- _WHAT YOU NEED TO DO_:
After finding the line with "of unremarkable skin" in the data below, set down exactly each line through the one with "staining of unremarkable", inclusive, and stop there.

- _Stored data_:
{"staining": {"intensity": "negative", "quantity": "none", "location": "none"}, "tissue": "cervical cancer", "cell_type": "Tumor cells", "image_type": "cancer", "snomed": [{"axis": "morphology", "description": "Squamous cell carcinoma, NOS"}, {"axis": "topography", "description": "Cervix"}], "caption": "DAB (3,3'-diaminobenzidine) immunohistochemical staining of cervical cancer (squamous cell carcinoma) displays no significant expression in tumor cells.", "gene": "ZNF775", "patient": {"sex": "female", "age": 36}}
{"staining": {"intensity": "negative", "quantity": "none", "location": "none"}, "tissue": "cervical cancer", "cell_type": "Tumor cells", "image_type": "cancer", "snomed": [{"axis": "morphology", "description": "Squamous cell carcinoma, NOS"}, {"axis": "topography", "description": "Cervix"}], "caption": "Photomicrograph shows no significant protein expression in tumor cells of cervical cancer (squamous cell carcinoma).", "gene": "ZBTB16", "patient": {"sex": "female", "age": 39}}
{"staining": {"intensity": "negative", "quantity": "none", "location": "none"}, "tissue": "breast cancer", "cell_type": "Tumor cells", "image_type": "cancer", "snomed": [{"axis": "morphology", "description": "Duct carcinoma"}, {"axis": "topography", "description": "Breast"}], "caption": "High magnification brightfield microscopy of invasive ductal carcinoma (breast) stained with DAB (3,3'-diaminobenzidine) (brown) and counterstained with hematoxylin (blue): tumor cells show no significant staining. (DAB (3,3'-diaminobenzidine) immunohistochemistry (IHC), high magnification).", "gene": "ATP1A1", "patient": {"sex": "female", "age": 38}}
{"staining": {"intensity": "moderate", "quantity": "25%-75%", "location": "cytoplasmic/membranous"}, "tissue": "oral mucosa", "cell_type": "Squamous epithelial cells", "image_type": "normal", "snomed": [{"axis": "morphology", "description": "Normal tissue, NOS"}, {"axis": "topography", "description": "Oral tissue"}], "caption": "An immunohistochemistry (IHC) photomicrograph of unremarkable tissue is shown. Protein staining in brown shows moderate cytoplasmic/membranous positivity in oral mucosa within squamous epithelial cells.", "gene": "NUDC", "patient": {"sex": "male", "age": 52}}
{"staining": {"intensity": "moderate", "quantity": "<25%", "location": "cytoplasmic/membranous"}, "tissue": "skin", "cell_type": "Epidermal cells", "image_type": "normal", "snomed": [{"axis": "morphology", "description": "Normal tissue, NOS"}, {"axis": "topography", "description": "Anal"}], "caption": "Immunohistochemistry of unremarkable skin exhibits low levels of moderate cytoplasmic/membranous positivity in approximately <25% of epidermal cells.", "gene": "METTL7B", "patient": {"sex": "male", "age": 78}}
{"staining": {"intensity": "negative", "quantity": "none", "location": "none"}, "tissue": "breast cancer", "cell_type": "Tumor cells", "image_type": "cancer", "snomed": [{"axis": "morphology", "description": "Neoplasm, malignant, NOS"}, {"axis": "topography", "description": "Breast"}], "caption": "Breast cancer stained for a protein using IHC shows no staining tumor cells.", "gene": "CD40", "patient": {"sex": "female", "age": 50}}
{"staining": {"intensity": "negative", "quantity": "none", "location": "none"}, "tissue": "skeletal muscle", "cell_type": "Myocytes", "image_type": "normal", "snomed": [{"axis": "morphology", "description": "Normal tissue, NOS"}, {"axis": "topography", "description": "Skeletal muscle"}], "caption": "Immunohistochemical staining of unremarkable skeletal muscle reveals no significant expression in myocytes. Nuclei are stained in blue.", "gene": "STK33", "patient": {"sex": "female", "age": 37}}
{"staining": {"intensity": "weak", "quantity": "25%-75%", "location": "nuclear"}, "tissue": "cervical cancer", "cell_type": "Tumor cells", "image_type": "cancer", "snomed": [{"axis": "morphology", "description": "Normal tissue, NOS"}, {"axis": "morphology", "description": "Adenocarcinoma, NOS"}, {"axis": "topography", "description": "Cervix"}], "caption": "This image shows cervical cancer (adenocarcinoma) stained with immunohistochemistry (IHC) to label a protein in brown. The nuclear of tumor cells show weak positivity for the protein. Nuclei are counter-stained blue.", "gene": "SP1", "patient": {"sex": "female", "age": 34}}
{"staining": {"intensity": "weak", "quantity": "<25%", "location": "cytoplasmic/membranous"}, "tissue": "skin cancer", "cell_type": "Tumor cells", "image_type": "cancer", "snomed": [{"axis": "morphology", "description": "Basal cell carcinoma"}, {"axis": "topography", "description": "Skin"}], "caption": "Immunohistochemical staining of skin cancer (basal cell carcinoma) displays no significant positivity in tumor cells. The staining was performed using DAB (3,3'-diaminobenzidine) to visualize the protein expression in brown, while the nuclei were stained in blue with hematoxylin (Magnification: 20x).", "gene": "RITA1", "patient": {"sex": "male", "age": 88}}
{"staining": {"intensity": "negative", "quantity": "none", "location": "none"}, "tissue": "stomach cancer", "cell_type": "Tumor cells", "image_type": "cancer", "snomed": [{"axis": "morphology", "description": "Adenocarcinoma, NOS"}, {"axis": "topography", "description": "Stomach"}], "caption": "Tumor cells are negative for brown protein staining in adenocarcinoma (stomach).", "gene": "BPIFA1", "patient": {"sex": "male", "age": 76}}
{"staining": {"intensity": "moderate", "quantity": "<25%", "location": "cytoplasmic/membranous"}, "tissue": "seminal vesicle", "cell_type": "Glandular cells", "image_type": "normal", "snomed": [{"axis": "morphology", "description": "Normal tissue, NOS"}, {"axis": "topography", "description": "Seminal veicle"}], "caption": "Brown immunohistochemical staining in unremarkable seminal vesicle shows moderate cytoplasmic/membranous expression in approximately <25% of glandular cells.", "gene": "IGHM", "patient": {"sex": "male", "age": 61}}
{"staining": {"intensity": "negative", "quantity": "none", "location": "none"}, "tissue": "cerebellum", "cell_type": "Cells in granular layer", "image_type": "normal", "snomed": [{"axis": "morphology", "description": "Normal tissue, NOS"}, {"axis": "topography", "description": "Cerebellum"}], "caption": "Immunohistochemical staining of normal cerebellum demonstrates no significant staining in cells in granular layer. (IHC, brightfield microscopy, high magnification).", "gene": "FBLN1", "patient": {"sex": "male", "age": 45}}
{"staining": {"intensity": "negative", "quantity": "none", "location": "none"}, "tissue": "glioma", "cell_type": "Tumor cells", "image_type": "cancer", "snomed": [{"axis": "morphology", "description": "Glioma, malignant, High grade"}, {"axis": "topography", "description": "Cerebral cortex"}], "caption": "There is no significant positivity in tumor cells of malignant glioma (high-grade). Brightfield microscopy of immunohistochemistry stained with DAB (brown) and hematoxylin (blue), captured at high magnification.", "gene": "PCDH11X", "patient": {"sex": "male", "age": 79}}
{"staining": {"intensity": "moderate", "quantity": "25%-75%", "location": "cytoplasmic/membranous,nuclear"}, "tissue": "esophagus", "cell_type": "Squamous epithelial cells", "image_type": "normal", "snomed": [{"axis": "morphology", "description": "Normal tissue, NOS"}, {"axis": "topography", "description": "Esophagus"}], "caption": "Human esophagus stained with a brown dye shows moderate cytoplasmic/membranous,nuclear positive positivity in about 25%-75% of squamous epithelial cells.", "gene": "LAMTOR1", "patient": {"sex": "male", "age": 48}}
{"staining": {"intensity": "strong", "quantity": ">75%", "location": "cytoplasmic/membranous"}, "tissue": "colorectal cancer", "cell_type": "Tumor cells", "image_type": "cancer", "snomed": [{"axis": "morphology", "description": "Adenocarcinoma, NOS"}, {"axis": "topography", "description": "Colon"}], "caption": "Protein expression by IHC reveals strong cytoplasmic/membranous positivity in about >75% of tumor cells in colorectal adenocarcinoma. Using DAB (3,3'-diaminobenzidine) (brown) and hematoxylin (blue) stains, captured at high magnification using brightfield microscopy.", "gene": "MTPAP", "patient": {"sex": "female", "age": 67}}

- _TASK OUTPUT_:
{"staining": {"intensity": "moderate", "quantity": "<25%", "location": "cytoplasmic/membranous"}, "tissue": "skin", "cell_type": "Epidermal cells", "image_type": "normal", "snomed": [{"axis": "morphology", "description": "Normal tissue, NOS"}, {"axis": "topography", "description": "Anal"}], "caption": "Immunohistochemistry of unremarkable skin exhibits low levels of moderate cytoplasmic/membranous positivity in approximately <25% of epidermal cells.", "gene": "METTL7B", "patient": {"sex": "male", "age": 78}}
{"staining": {"intensity": "negative", "quantity": "none", "location": "none"}, "tissue": "breast cancer", "cell_type": "Tumor cells", "image_type": "cancer", "snomed": [{"axis": "morphology", "description": "Neoplasm, malignant, NOS"}, {"axis": "topography", "description": "Breast"}], "caption": "Breast cancer stained for a protein using IHC shows no staining tumor cells.", "gene": "CD40", "patient": {"sex": "female", "age": 50}}
{"staining": {"intensity": "negative", "quantity": "none", "location": "none"}, "tissue": "skeletal muscle", "cell_type": "Myocytes", "image_type": "normal", "snomed": [{"axis": "morphology", "description": "Normal tissue, NOS"}, {"axis": "topography", "description": "Skeletal muscle"}], "caption": "Immunohistochemical staining of unremarkable skeletal muscle reveals no significant expression in myocytes. Nuclei are stained in blue.", "gene": "STK33", "patient": {"sex": "female", "age": 37}}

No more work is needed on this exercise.